People's Democracy(Weekly Organ of the Communist Party of India (Marxist) |
Vol.
XXVII
No. 40 October 05, 2003 |
Edward
Said, 1935-2003
EDWARD
Said died in New York on September 25, 2003. His last years were marked by a
prolonged and dogged fight with Leukaemia.
In a way what went on in the battlefield of his body is reminiscent of
the bitter struggle he waged against imperial domination throughout his
distinguished career.
The
foremost political issue he continuously sought to bring into the arena of
public discussion was the cause of Palestine and its people. It is not generally
known how much opprobrium, injustice, insult and threat was directed
against Said for his spirited, eloquent and untiring efforts on behalf of his
people. He was well-settled in the United States, a respectable academic, one of
the pillars of the alternative intellectual establishment, an international
celebrity who would be adored for his very difference. The west is continuously
looking for safe deviance which can be fitted into cosy slots and which would
legitimise the overarching dominance of mainstream intellectual and cultural
productions. But Said was anything
but safe. A thorn in the flesh of the imperialist-zionist consensus, an
indefatigable campaigner for the liberation of Palestine, a defender of the
rights of refugees and migrants, he stood out in America as a man who would not
be cowed or corrupted into complicity. Said had his differences with various
strands of political leadership in the Arab world, and he was a never a part of
the Palestinian or Arab community in the full sense of the term; he was a
secular, democratic, independent-minded participant in the cause against
imperial hegemony, bitterly critical of regressive Islamic positions, trying
continuously to evolve a rational, humane, equitable order of peoples living
together, continuously frustrated by entrenched bigotry, oppression and
injustice. Two major books – The Question of Palestine (1980), and After
the Last Sky (1986) – and a great many articles described the moral and
intellectual work through which he sought to reach his imagined community.
This
community, the Palestinian or the Arabic or the Oriental, had not been easy to
imagine, or having imagined it, easy to reach. Said was not really a refugee or
a displaced person. There was a certain choice in the first part of his career
which eased this very clever and erudite man into the appointed slot of
civilised, urbane, distinguished academic. His early work – Joseph Conrad
and the Fiction of Autobiography (1966) and Beginnings: Intention and
Method (1975) – did enough to launch him into the trajectory of success
which needs one or two damn good books. But the will to challenge the logic of
Arnoldian high culture is already there, the search for an alternative critical
position is immanent. This called for elective affinities. And Said chose to be
a Palestinian, an Arab, a third-world person. Later on, he would imagine himself
into a community of exiled, footloose, transnationally nationless people. This
gave a moral and visceral edge to his critique of the western canon, his radical
interrogation of the prescribed ramble among the masterpieces. The firm anchor
in a secular, rational, critical view of the world, memorably put on view in The
World, the Text and the Critic (1984), demands a kind of partisanship which
stand up to the quasi-theological orthodoxies of the west.
Locations
are very important in Said’s work. He makes it very clear in the beginning of
his major work Orientalism (1978) that he was writing from a definite
position, a position which has moral, intellectual, historical and geographical
specificities, and without which much of the import of what he wants to say will
be lost. The breathtaking novelty of Orientalism shook up the
intellectual establishment in the Anglophone world; it came at the right time.

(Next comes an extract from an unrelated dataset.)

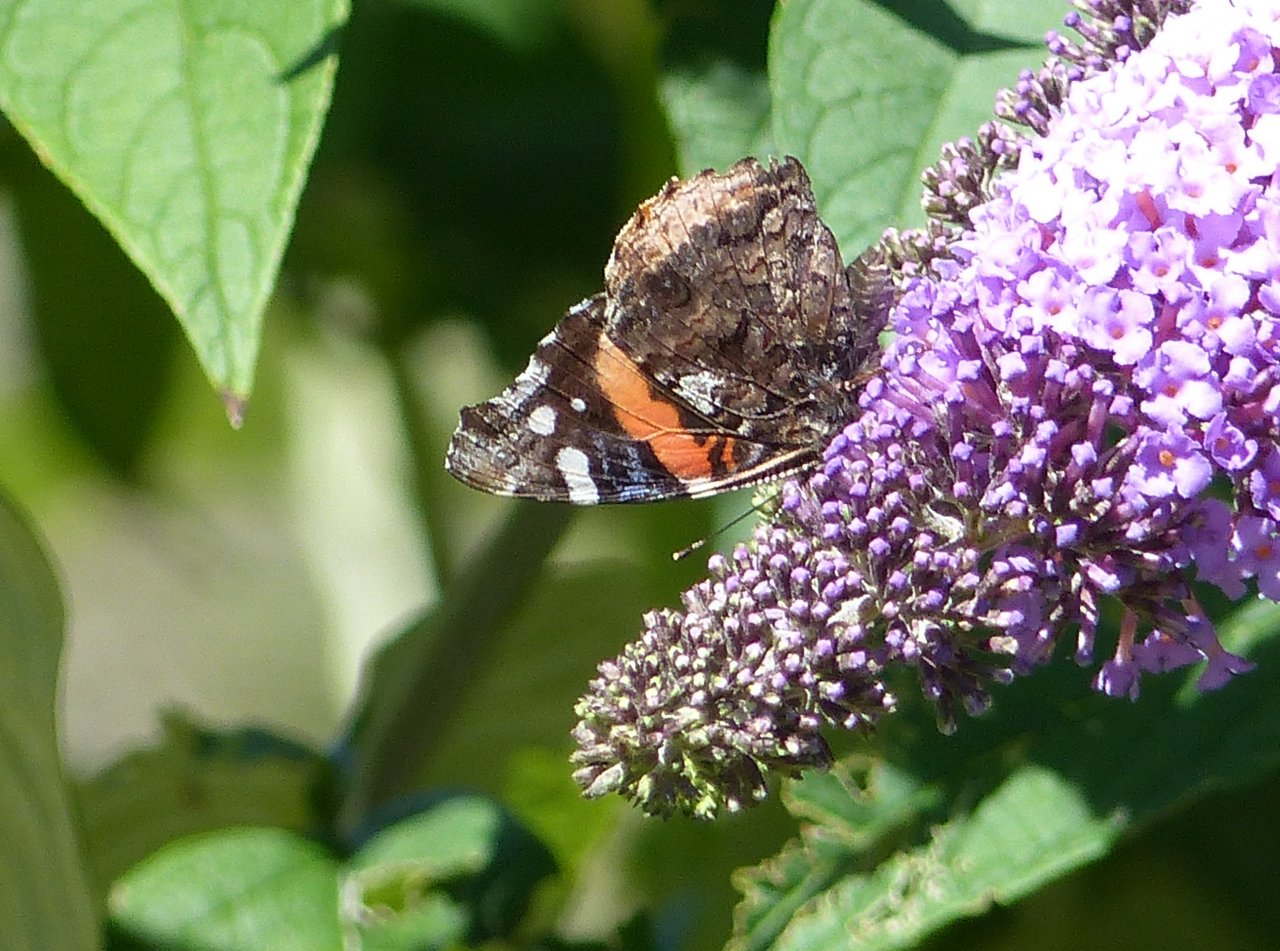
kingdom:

Foucault’s brand of historical Post-structuralism was just beginning to form
something like a fashionable orthodoxy; the flush from the hard-headed
theoretical anti-humanism of seventies Marxism was fading; right wing reaction
was taking over the control of political and economic centres of power
knowledge. The cultural turn was already in place. Said’s book goes into the
intellectual and cultural construction of the western view of the east — the
vanquisher putting the vanquished in place.

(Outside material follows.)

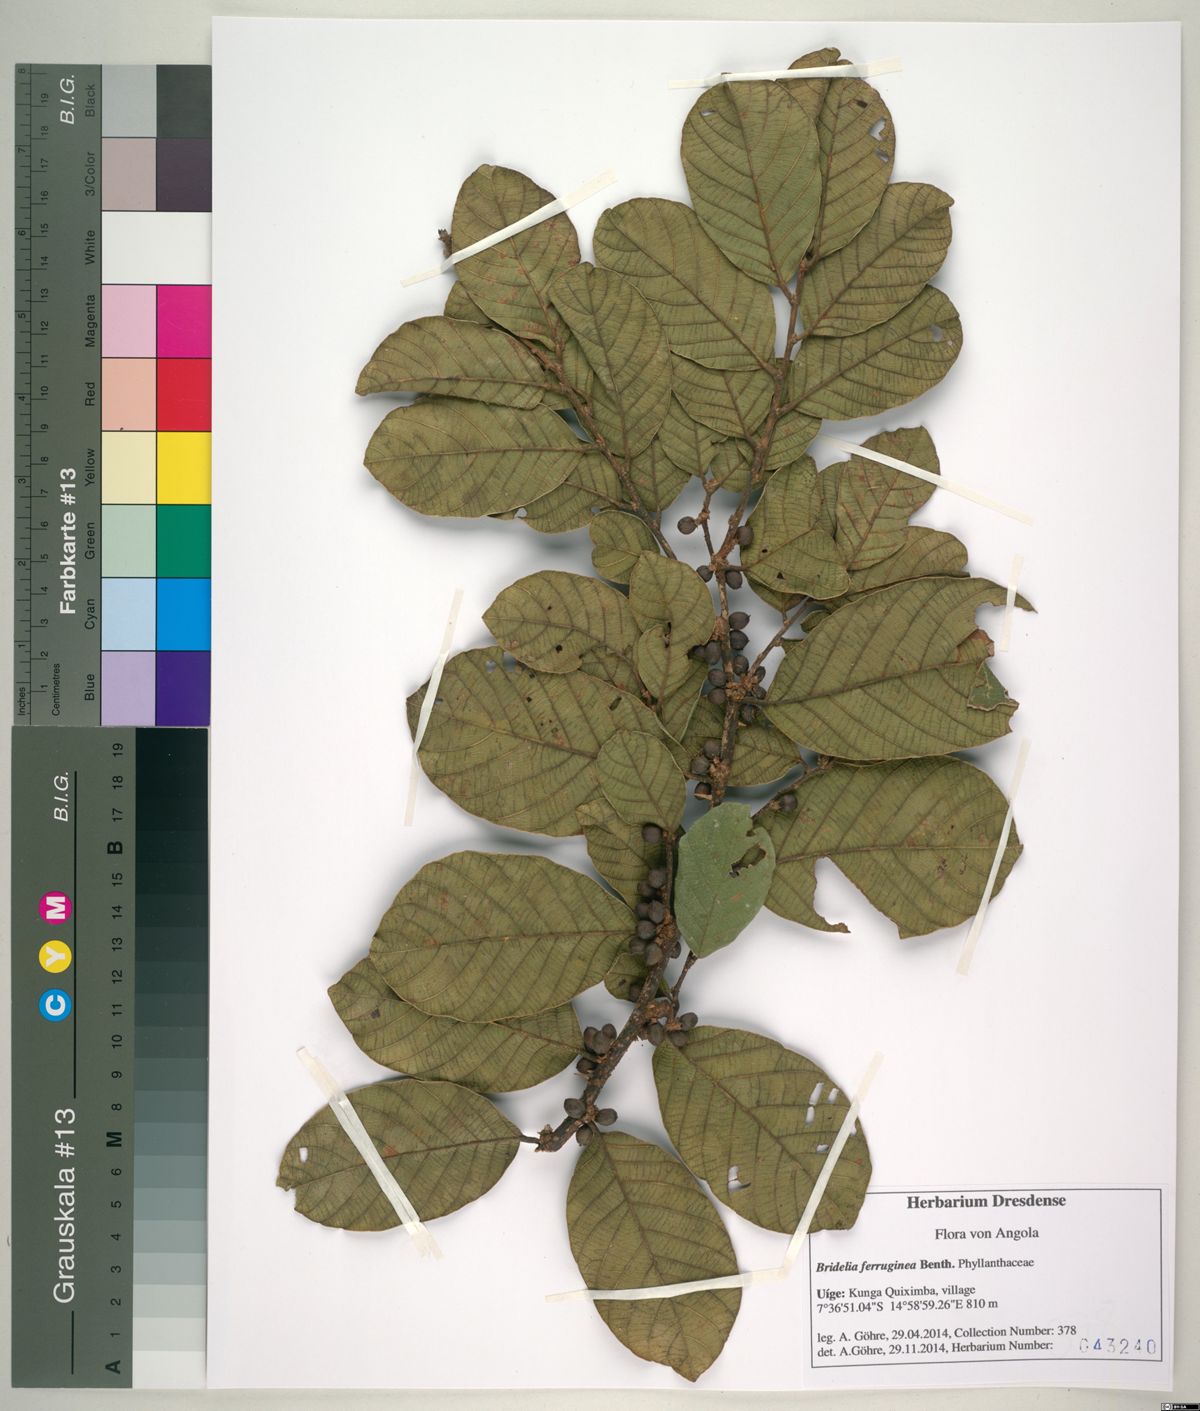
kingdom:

As Said himself acknowledges, his work follows that of a great many
others — both eastern and western, but his harnessing of the Foucauldian
paradigm of power generating discourse and discourse determining praxis gave a
particular slant to his argument and a certain power to his rhetoric. The world
of the silenced, the repressed, the disempowered is set in stark contrast to the
coercive reconstruction of the orient in hegemonic western discourse. The
breadth and depth of the scholarship, the elegance of the argument, the cutting
edge of ethical liberalism which underlies his sympathy for the underdog — all
this combined to make the academic world sit up and take notice. Orientalism was
the shaping influence on a great deal of other work. It was the pioneering text
in what came to be known as Postcolonial Studies. Said’s particular inflection
of Post-structuralism extended the horizon of the humanities and social sciences
in many third world countries. Despite its limitations, Orientalism
continues to be a seminal text in understanding the discursive formation known
as the west.
Said
himself saw some of these limitations in later work. But the theoretical thrust
of Orientalism is a little lost in collections such as Imperialism and
Culture (1993). His strength of scholarship and of textual analysis
continued. In fact, Said belonged to the breed of polymaths who had made western
literature their happy hunting ground. His taste in western classical music,
about which he wrote with enormous elan, his grasp of theory, his knowledge of
languages, his meticulous scholarship and very shrewd judgements — all this
would have ensured for him a respectable position in academic circles. That he
was great deal more than an esteemed scholar and critic is due to the choice he
had made in mid-career, a choice of location, a moral position which generated a
certain kind of politics.
Said
was no Marxist, let alone communist. Marxism in Orientalism is consigned
to the catch-all container of Eurocentric discourse. In fact, his understanding
of the economic base of modern-day imperialism was not very profound, and one is
never sure whether he had ever thought out the theoretical implications of
people’s freedom or people’s democracy. He was passionate about freedom from
dominance and he wanted freedom for all. But just what would bring this freedom
remains a little hazy. And yet, the untheorized or inadequately theorized
evasion of Marxism notwithstanding, Said’s work will remain a testimony to the
strength of conscientious-objectionism in the interstices of western thought. If
we feel solidarity with the millions who thronged the streets of western cities
to express anger and anguish over the plight of the Iraqi people or to condemn
the global ambitions of imperialist capital working through the WTO, we realise
that the world needs more people like Edward Said. He will be missed.